An exact repetition of every entry, with no images, is the required answer.

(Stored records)
* * * * * * * * *

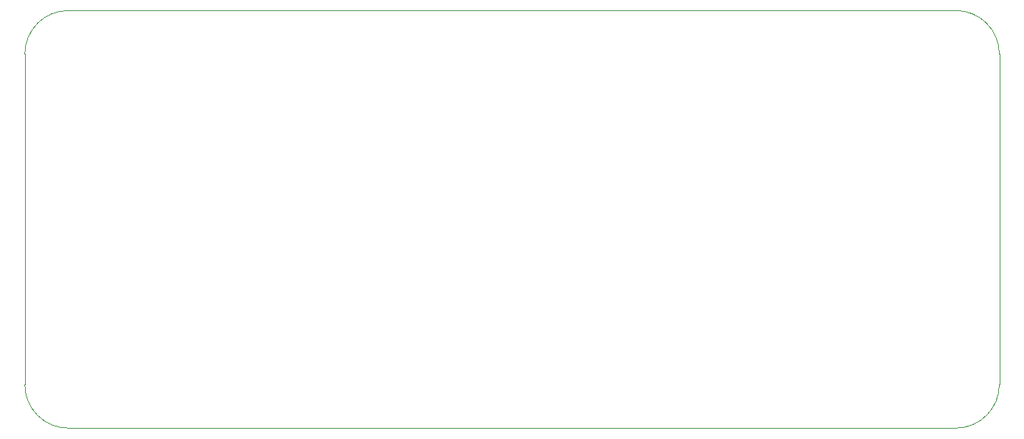
<source format=gbr>
%TF.GenerationSoftware,KiCad,Pcbnew,7.0.8*%
%TF.CreationDate,2024-01-12T01:29:44-08:00*%
%TF.ProjectId,rc_v1,72635f76-312e-46b6-9963-61645f706362,0*%
%TF.SameCoordinates,Original*%
%TF.FileFunction,Profile,NP*%
%FSLAX46Y46*%
G04 Gerber Fmt 4.6, Leading zero omitted, Abs format (unit mm)*
G04 Created by KiCad (PCBNEW 7.0.8) date 2024-01-12 01:29:44*
%MOMM*%
%LPD*%
G01*
G04 APERTURE LIST*
%TA.AperFunction,Profile*%
%ADD10C,0.100000*%
%TD*%
G04 APERTURE END LIST*
D10*
X203000000Y-78000000D02*
G75*
G03*
X198000000Y-73000000I-5000000J0D01*
G01*
X91000000Y-78000000D02*
X91000000Y-116000000D01*
X198000000Y-121000000D02*
G75*
G03*
X203000000Y-116000000I0J5000000D01*
G01*
X96000000Y-73000000D02*
G75*
G03*
X91000000Y-78000000I0J-5000000D01*
G01*
X198000000Y-73000000D02*
X96000000Y-73000000D01*
X96000000Y-121000000D02*
X198000000Y-121000000D01*
X203000000Y-116000000D02*
X203000000Y-78000000D01*
X91000000Y-116000000D02*
G75*
G03*
X96000000Y-121000000I5000000J0D01*
G01*
M02*

</source>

* * * * * * * * *

• **YOUR RESPONSE**:
<source format=gbr>
%TF.GenerationSoftware,KiCad,Pcbnew,7.0.8*%
%TF.CreationDate,2024-01-12T01:29:44-08:00*%
%TF.ProjectId,rc_v1,72635f76-312e-46b6-9963-61645f706362,0*%
%TF.SameCoordinates,Original*%
%TF.FileFunction,Profile,NP*%
%FSLAX46Y46*%
G04 Gerber Fmt 4.6, Leading zero omitted, Abs format (unit mm)*
G04 Created by KiCad (PCBNEW 7.0.8) date 2024-01-12 01:29:44*
%MOMM*%
%LPD*%
G01*
G04 APERTURE LIST*
%TA.AperFunction,Profile*%
%ADD10C,0.100000*%
%TD*%
G04 APERTURE END LIST*
D10*
X203000000Y-78000000D02*
G75*
G03*
X198000000Y-73000000I-5000000J0D01*
G01*
X91000000Y-78000000D02*
X91000000Y-116000000D01*
X198000000Y-121000000D02*
G75*
G03*
X203000000Y-116000000I0J5000000D01*
G01*
X96000000Y-73000000D02*
G75*
G03*
X91000000Y-78000000I0J-5000000D01*
G01*
X198000000Y-73000000D02*
X96000000Y-73000000D01*
X96000000Y-121000000D02*
X198000000Y-121000000D01*
X203000000Y-116000000D02*
X203000000Y-78000000D01*
X91000000Y-116000000D02*
G75*
G03*
X96000000Y-121000000I5000000J0D01*
G01*
M02*

</source>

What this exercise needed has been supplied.